In recent days, new Democratic presidential candidate Kamala Harris has publicly disavowed much of the platform on which she ran for president in 2020.
Eliminate private insurance? Who would suggest such a thing!
Ban hydraulic fracturing? As if!
The Green New Deal’s Socialist Job Guarantee? Forget It!
But Harris’s laughable public relations turnaround was interrupted Tuesday by her selection of Minnesota Gov. Tim Walz as her running mate.
The Democratic Party’s long march to the left will not be interrupted by anything, including the specter of a second Trump administration.
Pennsylvania Gov.
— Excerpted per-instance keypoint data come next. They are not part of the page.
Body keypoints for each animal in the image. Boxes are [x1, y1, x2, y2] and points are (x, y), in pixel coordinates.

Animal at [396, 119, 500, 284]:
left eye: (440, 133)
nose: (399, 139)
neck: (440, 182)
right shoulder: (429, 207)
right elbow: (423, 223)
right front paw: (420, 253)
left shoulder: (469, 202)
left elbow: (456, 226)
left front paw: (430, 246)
Josh Shapiro was the obvious choice if Harris’ top priority was to follow the moderate path and win in November.
Follow the Post’s coverage of Kamala Harris’ running mate Tim Walz:
Not only is he wildly popular in the important Keystone State, but he has also stood up to anti-Semites and iconoclasts in his own camp while refusing to kowtow to teachers unions like the rest of his party.
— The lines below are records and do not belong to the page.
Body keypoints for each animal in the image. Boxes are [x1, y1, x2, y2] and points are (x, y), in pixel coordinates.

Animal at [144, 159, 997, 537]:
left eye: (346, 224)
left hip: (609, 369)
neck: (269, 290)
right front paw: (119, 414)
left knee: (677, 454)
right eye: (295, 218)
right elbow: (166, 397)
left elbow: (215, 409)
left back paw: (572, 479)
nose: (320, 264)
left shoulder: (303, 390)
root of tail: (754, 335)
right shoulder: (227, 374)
If Harris wanted to give real legitimacy to her supposed transformation, her campaign would rush to associate his name with hers.
However, there is no room on the left today for real moderation.
Or, for that matter, for pro-Israel Jews: the only poor excuse for an argument against Shapiro within the Democratic Party was the blind recitation of the thinly veiled anti-Semitic slogan “Genocide Josh.”
Subtle, huh?
And make no mistake, Walz is meant to serve as a reassuring nod to the far left.
Harris might hope that Walz’s grandfatherly appearance and folksy communication style will appease undecided voters, but he is, as Fox News’ Kayleigh McEnany put it Tuesday morning, “a progressive in sheep’s clothing.”
As governor, he supported a host of laws that would have dismayed the median voter.
Walz is a staunch advocate of barbaric late-term abortions up until the moment of birth and supports equally grotesque sex-change treatments for minors.
When his state was ravaged by flames in 2020, Walz was slow to respond, dragging his feet after the mayor of Minneapolis requested National Guard reinforcements.
Then, when he finally woke up behind the wheel, he lamented his own decision, saying that “the very tools we need to take control” were “the same institutional tools that have led to this heartache and this pain.”
Just over a week ago, he railed against failed redistributive projects, saying that “one man’s socialism is another man’s good neighbor.”
And while a majority of Americans want to see immigration law vigorously enforced, Walz would prefer to see that “complicity” extended to illegal immigrants.
Not only did he transform Minnesota into a sanctuary state that offers driver’s licenses regardless of legal status, he also provided foreigners with access to low-cost health care and free college tuition.
He is not a man able to oppose the most pernicious people and ideas in its own political coalition, much less to want to do so.
Walz and Harris, like the rest of their party, are hostages to a fringe minority that is completely out of step with their fellow citizens.
Even the majority of Democrats disagree with most of this cohort’s proposals, and yet the party’s political class is terrified of finding itself on the side of anti-American campus radicals, or rioters who delight in burning down their neighbors’ businesses, or Randi Weingarten’s lucrative anti-student lobbying firm.
All power in the coalition belongs to these selfish arsonists, not to the center-left.
The same people who mistakenly — or intentionally misinterpreted — the party’s nomination of Joe Biden four years ago as a sign of Democratic recalibration have touted Harris’s image change.
It turned out that Biden campaigned as a unifier only to govern as a progressive puppet — and paid the political price for his deception.
Harris is now trying to get away with the same lie, but his decision to elevate Walz betrayed his true intentions.
How can Democrats repair their broken image and return to the center?
The answer for the foreseeable future, with Kamala Harris and Tim Walz as standard-bearers, is: They can’t.
Isaac Schorr is an editor at Mediaite.